「ごめん、理央。待たせたな」
疲れているのか、バツが悪そうに顔を少し俯かせた和兄はベッド脇に戻ってくると、空いている隣のベッドに腰掛けた。
「その……。聞こえてたよな……オレが病院の跡取りだって……」
「あ……うん。知らなかったから、ちょっとびっくりしちゃった。それに、先生とも親戚だったんだね」
「ああ……その、隠してた……わけじゃないんだけどな。なんか久々に理央と再会して、改めて言うのも変だしさ……」
まだ顔を俯かせる和兄の様子に、俺は和兄が、この話にこれ以上踏み込んで欲しくない何かがあると察した。
「べ、別に俺は何も気にしてないよ! ほら、俺だって母さんや父さんのこと、和兄に黙ってたわけださし。それに……」
(アイドルやってますって、俺だって未だに和兄へ言えてないんだし。お互い様だよ。でも……)
それでも俺は、いつか和兄が困ったら何かの役に立ちたいと、心からそう思った。
「何か話したくなったら、気を使わないで話してね。話を聞くぐらいなら俺にもできるし、和兄の力になれたら嬉しいから、ね?」
「理央……」
一瞬、和兄は驚いたように目を丸くしたが、すぐに俺のことを真っ直ぐ見つめながら、嬉しそうに微笑んできた。
「やっぱり、お前たちは兄弟なんだな」
「えっ……?」
(それって、那央にも同じようなことを言われたってこと?)
那央が和兄にそんなことを言ったことにも驚いたが、俺は瑛斗先輩の言葉を同時に思い出した。
「俺……瑛斗先輩に、さ。言われたんだ。大切に思ってくれている人は、頼ってもらえないと悲しむって。和兄は、那央に頼ってあげられた? 俺は那央に頼ることができなくて傷つけちゃったんだ……。
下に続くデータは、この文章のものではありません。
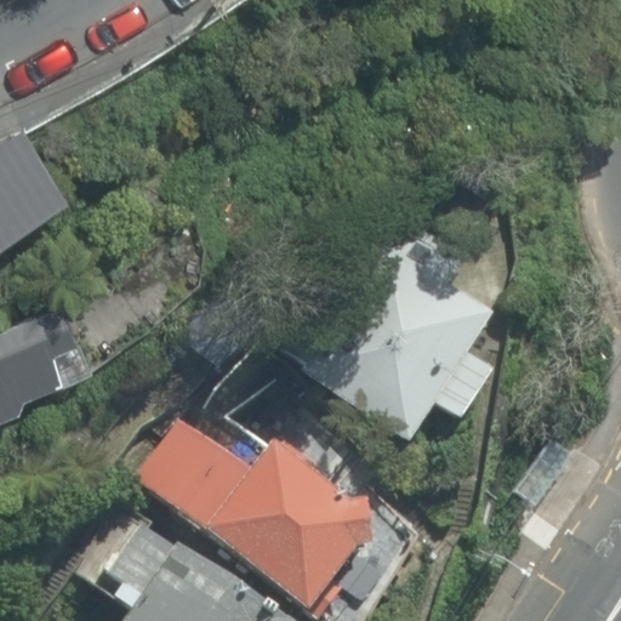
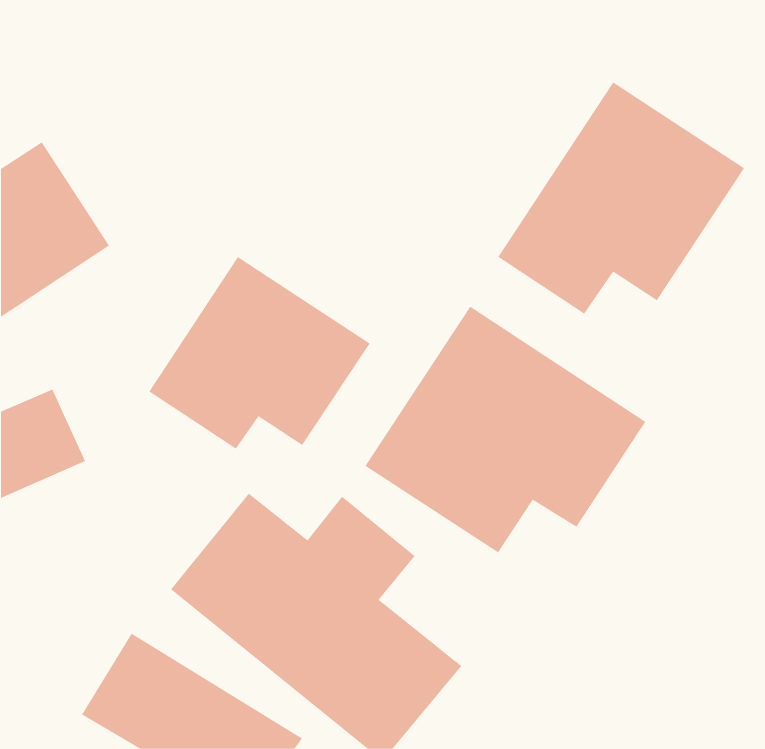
building: none -> [497,81,745,315]
building: none -> [149,256,370,450]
那央は和兄にとって大事な人なんだよね?」
「えっ……?」
俺の質問に表情を強張らせた和兄は、口元を手のひらで覆い隠すようにすると、複雑そうな表情を浮かべて俯いた。
「和兄……?」
「ど、どうだっていいだろ、アイツのことなんて。それより、理央。頼ってもらえないと悲しむってわかっているなら、さっきのアイツらのこと、俺にはきちんと話して欲しい」
「アイツらって……」
和兄が言っているさっきのというのが、先程俺に階段でぶつかった二人組のことを話しているのだと気が付いた俺は、慌てて首を横に強く振った。
「あ、あれは……いいんだ」
「理央……」
「お、俺が勝手に階段を踏み外したところに、その……あの人たちが居合わせただけだから……」
別にあの二人を庇おうとか守りたいだとか、カッコつけてるわけじゃない。
誤魔化そうとしたのは、単純にこれ以上、事を大きくしたくないと思ったからだ。
俺は足元に折り畳まれていた掛け布団を慌てて引っ張ると、そのまま顔を覆い隠すように被った。
「理央……」
「この話はお終い! 俺はもう大丈夫だから、和兄は授業に戻りなよ……」
「理央ッ!」
悪気があったわけじゃなかったが、和兄の追及を諦めて欲しくて素っ気なく答えた俺に、和兄は声を荒げるとベッドに乗り上げてきた。
そして、俺の顔を覆い隠していた掛け布団を乱暴に奪い取った。